New orders for durable goods fell 3.1% in July 2016 from July 2015, which was already 2% less than July 2014. In other words, new orders for goods that are a relatively reasonable proxy for consumer spending and confidence are 6.4% below what they were two years ago, but we are supposed to believe that there is a rebound and stabilization afoot? The most egregious use of nothing but the narrow monthly gain was for capital goods.

Back-to-back months of rising orders in this category are “an encouraging sign that business capital investment activity might be on the verge of a long-awaited rebound,” said Millan Mulraine, deputy chief U.S. macro strategist at TD Securities USA LLC.

“The sharp rise in core orders and modest gain in inventories to start the quarter suggest that business investment will likely provide a modest boost to the economic recovery,” he said.

You truly have to wonder if anyone checks anything other than the headline.
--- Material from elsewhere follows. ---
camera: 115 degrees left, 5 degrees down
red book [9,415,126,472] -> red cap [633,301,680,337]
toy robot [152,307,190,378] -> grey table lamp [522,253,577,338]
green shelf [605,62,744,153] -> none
Capital goods not only were worse, they became so in truly alarming fashion. New orders for capital goods (non-defense, ex aircraft) dropped 7.1% in July, the biggest decline since September and the third worst month since late 2009. Capital goods shipments collapsed, falling 9.5% in this latest month, by far the worst of the post-crisis period.
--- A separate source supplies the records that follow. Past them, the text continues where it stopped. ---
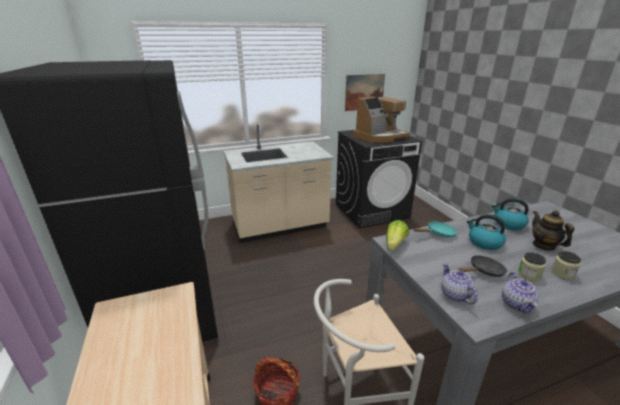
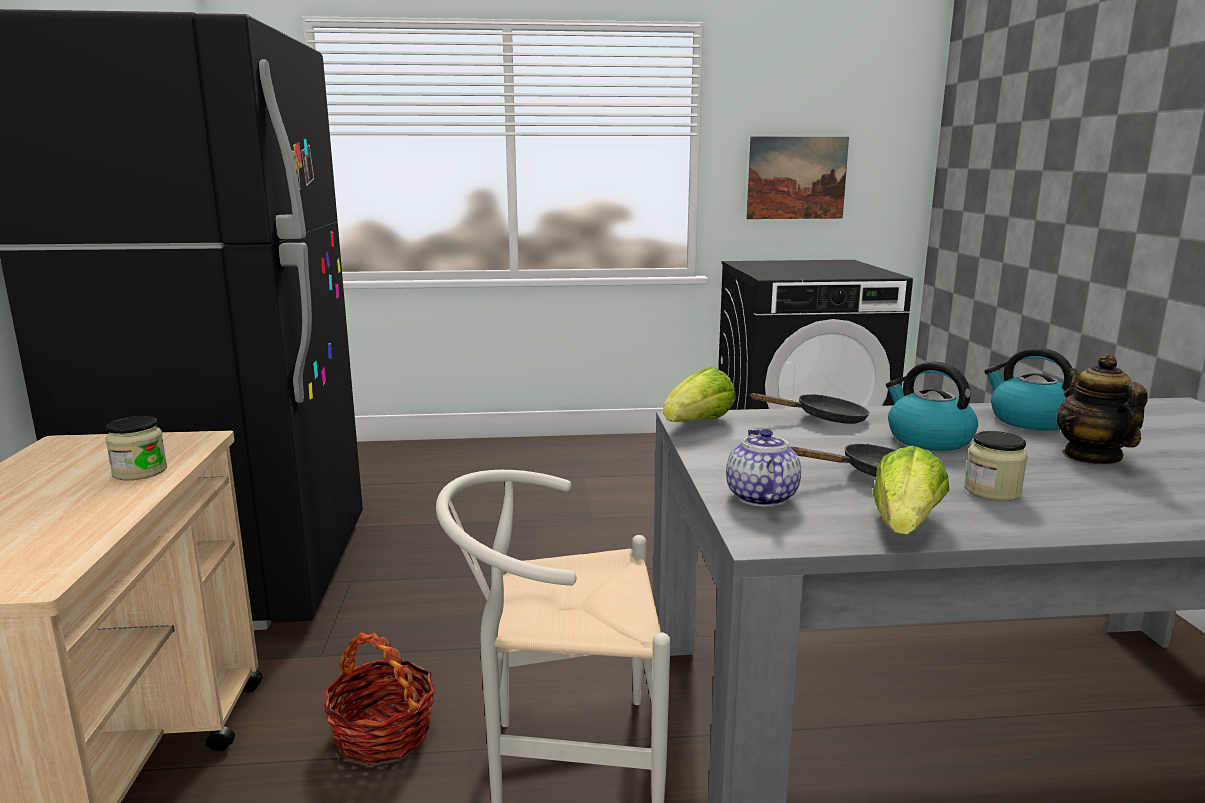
camera: 15 degrees right, 10 degrees down
beige counter [224,124,334,243] -> none
coffee machine [353,97,410,143] -> none
turquoise frying pan [414,221,458,237] -> black frying pan [749,393,870,424]
teapot [502,272,539,314] -> lettuce [872,446,949,535]
jar [551,251,581,280] -> jar moved to [105,416,167,480]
Durable Goods Cap Goods YY Shipments

I understand the shorthand that is used in the monthly seasonally-adjusted estimates, but this is well beyond the typical discrepancy. To be fair, the Journal article quoted above does qualify these comments by stating the obvious, that monthly numbers are volatile and some economists caution not to read too much into them. All that aside, the article is framed to be the most charitable to the optimistic case – the headline even mentions durable goods “jumping 4.4%.” There is no mention about the view of especially capital goods unadjusted. If nothing else, let the readers decide which they find to be more compelling and appropriate rather than present a highly arguable position which isn’t supported at all by the wider context of the full data release.
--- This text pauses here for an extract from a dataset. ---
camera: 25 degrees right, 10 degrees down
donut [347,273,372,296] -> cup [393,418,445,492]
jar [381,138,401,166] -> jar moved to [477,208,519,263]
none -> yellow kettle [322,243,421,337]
Durable Goods Cap Goods SA

And so it is with the rest of the report. There is nothing positive about any of the unadjusted yearly comparisons, just more of the same in terms of contraction but also the growing sense of seasonality (rebounding contraction, if you like). Everything still points down and at an increasing rate as summer heats up.

Durable Goods New Orders NSA 6m

Durable Goods Shipments NSA 6m

Durable Goods Cap Goods Orders NSA 6m

Durable Goods Cap Goods Shipments NSA 6m

Low calculated inflation simply doesn’t factor here because both orders and shipments are and remain on the wrong side of zero. The only relevance of inflation is that what we see in manufacturing overall, durable goods being one part, coinciding with what we find in lack of monetary success in bringing about these intended outcomes. The view of durable goods is nothing like the unemployment rate because that rate is misleading. Factoring all labor, however, and how the lack of full-scale growth in the economy is causing great distortions dispels any notions of rebounds that are predicated upon believing in the economy that “should” be.

In other words, economists still cling to the idea that monetary policy works and so they filter all data through that predetermined conclusion. Every single uptick, no matter how slight or, as in this case, refuted is highlighted with vigor as if the final appearance of the recovery and sustained growth. I could include example after example of the many prior declarations of this very thing but by now you are as likely sick reading of them as I am in resurfacing them. What none of them ever account for is how there were so many rebounds claimed in the past two years (if not four) yet overall we are significantly, seriously lower today in almost every economic account than through all those claimed rebounds. Two years in contraction and still going; four years in stagnation and malaise.

Full employment just doesn’t figure; it’s an obvious ruse or else the economy would be much different and economists wouldn’t be groping from NIRP to more QE to now 4% inflation targets.